__問題 A__: 記録の最初の行から「mais j'ai comparer」を含む行までの範囲（両端を含む）を更新してください。「Uhrzeit」を「Zeit」に置き換え、ほかは一切変えずに、その範囲だけを示してください。

__本文__:
世の中にリーガルドラマがたくさんある中で、今作は他と何が違うのかというと、一番は杏子が主婦としての目線を持っていること。それが彼女の武器であり彼女ならではの魅力だと思います。

共感できるところ

決して “スーパー弁護士” ではないところです。主婦として暮らしてきた中での視点が活かされている脚本だと思いました。事件とか案件によってお話は進みますが、弁護士の目線だけではなく、主婦の目線・母親の目線、そういうものも入ってくるっていうのが他のドラマにはないところなんじゃないかなと思います。
さらに私も19年ぶりに主演で 『日曜劇場』 に戻ってきているので、挑戦といえば挑戦です。

__演習用の記録__:
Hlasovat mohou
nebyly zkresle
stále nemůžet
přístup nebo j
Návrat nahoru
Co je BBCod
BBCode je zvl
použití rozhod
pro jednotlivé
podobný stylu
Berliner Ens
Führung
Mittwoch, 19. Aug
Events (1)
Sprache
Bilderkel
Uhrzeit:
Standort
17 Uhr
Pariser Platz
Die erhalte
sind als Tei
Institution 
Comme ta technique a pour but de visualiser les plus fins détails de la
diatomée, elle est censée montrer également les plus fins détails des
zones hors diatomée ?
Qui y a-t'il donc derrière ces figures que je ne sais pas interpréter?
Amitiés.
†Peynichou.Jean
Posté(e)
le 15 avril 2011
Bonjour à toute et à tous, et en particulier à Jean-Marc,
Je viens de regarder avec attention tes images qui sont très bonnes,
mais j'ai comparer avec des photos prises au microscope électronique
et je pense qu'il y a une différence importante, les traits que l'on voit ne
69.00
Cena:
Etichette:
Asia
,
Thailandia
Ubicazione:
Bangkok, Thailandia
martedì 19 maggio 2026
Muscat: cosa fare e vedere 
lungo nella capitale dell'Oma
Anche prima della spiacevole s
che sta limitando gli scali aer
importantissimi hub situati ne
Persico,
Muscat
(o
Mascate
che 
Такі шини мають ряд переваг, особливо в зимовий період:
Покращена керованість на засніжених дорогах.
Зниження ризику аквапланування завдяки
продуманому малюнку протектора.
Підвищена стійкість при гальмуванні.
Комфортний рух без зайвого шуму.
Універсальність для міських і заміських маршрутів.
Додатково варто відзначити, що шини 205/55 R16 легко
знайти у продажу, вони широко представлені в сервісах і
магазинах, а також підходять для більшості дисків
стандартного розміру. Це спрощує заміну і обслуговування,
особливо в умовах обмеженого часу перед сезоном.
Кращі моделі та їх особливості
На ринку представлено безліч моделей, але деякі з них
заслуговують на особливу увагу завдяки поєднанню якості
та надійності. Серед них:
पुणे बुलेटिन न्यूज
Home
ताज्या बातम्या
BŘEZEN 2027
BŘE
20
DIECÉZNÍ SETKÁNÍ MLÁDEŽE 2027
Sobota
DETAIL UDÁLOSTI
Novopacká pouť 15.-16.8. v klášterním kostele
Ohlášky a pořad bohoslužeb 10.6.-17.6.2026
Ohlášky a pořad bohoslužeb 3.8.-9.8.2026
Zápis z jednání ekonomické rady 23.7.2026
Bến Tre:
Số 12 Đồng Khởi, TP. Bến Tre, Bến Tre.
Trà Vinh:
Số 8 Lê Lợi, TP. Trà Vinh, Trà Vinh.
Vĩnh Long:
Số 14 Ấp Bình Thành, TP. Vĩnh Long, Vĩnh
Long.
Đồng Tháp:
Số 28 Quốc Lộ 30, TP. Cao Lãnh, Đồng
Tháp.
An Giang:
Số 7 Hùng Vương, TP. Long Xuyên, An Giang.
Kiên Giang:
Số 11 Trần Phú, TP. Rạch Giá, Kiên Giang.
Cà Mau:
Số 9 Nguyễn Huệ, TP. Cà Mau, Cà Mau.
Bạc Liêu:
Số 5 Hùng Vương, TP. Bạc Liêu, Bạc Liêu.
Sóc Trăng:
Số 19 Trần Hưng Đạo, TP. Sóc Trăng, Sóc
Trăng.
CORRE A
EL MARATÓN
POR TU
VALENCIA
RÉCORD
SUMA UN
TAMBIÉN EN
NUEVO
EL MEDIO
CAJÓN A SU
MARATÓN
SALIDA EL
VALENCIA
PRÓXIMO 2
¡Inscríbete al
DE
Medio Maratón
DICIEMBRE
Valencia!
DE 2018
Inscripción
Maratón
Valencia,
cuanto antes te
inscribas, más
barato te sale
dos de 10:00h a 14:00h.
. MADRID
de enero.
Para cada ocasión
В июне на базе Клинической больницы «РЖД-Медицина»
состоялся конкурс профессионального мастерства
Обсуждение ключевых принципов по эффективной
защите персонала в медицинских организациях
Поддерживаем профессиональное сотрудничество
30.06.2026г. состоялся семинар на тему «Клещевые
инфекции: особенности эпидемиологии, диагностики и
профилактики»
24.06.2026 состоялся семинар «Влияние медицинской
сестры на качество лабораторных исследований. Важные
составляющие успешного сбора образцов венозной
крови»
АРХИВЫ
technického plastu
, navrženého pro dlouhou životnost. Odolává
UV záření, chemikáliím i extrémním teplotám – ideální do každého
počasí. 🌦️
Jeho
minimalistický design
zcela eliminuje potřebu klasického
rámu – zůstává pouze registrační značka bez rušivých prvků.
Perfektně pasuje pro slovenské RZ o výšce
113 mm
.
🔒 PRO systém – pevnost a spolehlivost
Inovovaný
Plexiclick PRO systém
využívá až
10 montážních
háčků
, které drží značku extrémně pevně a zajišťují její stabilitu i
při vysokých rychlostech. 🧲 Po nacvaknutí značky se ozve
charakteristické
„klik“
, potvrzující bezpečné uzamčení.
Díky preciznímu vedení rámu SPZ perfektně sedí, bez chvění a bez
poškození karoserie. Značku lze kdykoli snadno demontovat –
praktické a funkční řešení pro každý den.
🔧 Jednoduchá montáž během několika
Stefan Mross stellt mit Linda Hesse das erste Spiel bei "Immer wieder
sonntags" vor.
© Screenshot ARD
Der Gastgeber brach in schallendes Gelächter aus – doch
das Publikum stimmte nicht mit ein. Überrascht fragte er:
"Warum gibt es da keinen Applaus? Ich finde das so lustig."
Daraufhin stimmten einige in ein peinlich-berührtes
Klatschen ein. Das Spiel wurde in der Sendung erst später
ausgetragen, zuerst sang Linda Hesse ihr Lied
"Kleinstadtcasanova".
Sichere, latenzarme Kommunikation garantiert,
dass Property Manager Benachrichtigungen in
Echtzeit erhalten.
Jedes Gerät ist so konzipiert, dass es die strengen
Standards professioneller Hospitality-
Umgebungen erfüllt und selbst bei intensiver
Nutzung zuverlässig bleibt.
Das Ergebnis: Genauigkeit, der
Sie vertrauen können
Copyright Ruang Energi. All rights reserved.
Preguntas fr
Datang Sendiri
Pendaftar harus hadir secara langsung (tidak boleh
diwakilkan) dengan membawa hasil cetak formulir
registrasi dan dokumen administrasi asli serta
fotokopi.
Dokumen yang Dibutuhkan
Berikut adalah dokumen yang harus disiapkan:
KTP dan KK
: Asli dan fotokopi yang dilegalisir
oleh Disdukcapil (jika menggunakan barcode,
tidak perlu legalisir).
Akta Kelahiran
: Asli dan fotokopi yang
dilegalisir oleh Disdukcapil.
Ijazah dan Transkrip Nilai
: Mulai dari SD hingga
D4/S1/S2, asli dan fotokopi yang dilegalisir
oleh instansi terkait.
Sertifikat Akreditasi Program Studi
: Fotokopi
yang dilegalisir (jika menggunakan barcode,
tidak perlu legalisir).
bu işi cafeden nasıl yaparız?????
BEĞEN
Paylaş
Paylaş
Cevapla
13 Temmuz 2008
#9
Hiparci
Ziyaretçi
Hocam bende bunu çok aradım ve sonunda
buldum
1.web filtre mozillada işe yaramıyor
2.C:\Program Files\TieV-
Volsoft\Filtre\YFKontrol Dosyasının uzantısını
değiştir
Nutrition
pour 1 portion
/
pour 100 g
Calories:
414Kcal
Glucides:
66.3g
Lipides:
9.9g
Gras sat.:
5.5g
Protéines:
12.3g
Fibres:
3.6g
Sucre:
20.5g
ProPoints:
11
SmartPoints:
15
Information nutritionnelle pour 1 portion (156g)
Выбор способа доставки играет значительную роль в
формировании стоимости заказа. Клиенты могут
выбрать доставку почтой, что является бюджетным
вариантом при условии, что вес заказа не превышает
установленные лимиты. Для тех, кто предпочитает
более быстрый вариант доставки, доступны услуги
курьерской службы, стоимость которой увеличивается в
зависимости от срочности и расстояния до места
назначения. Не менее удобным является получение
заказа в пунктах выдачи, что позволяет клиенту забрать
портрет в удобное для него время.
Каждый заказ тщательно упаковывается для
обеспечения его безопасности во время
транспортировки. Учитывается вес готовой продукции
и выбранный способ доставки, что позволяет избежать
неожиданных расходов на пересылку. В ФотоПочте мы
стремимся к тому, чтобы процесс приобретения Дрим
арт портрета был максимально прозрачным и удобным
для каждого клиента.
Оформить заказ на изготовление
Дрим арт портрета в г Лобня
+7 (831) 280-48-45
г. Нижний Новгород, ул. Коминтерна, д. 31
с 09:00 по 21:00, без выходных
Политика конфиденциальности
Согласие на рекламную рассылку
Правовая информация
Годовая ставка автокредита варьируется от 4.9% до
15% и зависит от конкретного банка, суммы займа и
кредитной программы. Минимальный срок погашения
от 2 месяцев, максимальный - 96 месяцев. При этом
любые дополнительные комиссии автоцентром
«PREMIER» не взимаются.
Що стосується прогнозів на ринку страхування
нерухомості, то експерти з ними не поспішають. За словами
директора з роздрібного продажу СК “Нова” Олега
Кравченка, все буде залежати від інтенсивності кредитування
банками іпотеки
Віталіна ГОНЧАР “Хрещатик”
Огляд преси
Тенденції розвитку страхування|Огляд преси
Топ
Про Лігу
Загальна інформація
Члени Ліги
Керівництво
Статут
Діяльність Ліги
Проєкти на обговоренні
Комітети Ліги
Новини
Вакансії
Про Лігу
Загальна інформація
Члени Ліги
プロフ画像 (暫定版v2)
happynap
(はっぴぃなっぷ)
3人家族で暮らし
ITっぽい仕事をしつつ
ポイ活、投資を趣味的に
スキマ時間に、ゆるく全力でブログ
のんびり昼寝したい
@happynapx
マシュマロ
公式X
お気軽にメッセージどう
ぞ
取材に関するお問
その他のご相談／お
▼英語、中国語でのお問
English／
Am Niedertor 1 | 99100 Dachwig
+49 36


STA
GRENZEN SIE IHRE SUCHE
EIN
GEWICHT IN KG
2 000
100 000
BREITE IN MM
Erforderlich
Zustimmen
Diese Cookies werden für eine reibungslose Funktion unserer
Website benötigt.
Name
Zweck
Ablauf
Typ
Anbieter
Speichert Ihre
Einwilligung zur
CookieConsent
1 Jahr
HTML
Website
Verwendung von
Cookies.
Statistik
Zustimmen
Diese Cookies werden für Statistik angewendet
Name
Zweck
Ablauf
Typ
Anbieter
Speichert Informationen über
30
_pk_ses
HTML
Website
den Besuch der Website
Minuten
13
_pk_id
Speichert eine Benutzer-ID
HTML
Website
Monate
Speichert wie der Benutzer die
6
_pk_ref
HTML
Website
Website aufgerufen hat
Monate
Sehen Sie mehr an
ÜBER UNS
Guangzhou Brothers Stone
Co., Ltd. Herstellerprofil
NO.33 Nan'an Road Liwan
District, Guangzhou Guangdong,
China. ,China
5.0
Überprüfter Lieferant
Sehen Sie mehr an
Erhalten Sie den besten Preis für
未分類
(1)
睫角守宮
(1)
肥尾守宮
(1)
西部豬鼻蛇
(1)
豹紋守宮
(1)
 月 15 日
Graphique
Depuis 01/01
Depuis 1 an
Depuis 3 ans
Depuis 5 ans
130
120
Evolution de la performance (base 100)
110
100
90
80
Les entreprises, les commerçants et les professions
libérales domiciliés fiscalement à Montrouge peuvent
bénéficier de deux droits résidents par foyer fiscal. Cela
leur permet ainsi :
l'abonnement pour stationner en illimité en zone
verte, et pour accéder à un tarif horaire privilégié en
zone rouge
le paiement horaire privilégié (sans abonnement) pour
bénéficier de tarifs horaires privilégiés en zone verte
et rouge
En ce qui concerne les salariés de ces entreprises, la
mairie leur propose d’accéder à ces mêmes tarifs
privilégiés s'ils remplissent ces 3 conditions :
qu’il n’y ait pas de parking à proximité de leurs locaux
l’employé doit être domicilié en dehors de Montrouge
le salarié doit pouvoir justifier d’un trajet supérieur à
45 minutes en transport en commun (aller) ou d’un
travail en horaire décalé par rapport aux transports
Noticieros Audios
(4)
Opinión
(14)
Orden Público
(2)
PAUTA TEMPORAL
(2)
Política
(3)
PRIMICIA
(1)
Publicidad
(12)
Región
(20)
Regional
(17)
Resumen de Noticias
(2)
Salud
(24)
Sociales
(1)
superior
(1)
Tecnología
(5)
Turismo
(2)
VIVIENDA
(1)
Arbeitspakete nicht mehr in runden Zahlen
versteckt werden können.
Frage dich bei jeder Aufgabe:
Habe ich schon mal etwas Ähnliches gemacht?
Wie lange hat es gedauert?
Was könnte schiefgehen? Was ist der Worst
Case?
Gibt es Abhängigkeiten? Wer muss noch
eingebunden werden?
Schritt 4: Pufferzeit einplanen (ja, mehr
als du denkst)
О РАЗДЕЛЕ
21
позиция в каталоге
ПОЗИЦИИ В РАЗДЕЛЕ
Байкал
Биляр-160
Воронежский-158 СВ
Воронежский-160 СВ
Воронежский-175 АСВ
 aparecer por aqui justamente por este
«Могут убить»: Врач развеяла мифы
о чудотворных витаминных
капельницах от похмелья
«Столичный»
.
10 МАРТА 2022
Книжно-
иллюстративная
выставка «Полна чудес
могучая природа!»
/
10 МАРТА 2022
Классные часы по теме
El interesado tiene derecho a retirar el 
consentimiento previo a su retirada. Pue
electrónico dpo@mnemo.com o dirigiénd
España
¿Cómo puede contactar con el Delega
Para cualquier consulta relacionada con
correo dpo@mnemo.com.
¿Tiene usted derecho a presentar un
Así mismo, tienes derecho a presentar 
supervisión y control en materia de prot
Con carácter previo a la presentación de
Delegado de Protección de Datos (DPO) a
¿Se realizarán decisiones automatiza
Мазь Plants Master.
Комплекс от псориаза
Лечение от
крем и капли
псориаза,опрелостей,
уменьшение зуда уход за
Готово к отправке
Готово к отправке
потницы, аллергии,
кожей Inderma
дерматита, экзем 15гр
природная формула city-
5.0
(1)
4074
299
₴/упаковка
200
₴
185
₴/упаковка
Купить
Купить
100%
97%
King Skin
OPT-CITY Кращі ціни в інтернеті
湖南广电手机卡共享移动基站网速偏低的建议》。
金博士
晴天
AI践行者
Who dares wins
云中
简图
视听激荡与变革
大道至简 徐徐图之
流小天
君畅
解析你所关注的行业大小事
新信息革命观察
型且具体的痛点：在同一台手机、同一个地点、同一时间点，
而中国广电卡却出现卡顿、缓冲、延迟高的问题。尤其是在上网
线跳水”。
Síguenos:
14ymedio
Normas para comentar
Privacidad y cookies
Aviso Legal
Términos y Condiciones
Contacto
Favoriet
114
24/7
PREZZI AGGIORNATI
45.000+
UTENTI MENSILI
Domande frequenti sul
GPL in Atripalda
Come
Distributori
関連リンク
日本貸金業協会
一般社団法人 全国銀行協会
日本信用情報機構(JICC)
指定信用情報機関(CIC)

__問題 B__: リーガルドラマについての本文を、全文そのまま再現してください。

__解答例 A__:
Hlasovat mohou
nebyly zkresle
stále nemůžet
přístup nebo j
Návrat nahoru
Co je BBCod
BBCode je zvl
použití rozhod
pro jednotlivé
podobný stylu
Berliner Ens
Führung
Mittwoch, 19. Aug
Events (1)
Sprache
Bilderkel
Zeit:
Standort
17 Uhr
Pariser Platz
Die erhalte
sind als Tei
Institution 
Comme ta technique a pour but de visualiser les plus fins détails de la
diatomée, elle est censée montrer également les plus fins détails des
zones hors diatomée ?
Qui y a-t'il donc derrière ces figures que je ne sais pas interpréter?
Amitiés.
†Peynichou.Jean
Posté(e)
le 15 avril 2011
Bonjour à toute et à tous, et en particulier à Jean-Marc,
Je viens de regarder avec attention tes images qui sont très bonnes,
mais j'ai comparer avec des photos prises au microscope électronique

__解答例 B__:
世の中にリーガルドラマがたくさんある中で、今作は他と何が違うのかというと、一番は杏子が主婦としての目線を持っていること。それが彼女の武器であり彼女ならではの魅力だと思います。

共感できるところ

決して “スーパー弁護士” ではないところです。主婦として暮らしてきた中での視点が活かされている脚本だと思いました。事件とか案件によってお話は進みますが、弁護士の目線だけではなく、主婦の目線・母親の目線、そういうものも入ってくるっていうのが他のドラマにはないところなんじゃないかなと思います。
さらに私も19年ぶりに主演で 『日曜劇場』 に戻ってきているので、挑戦といえば挑戦です。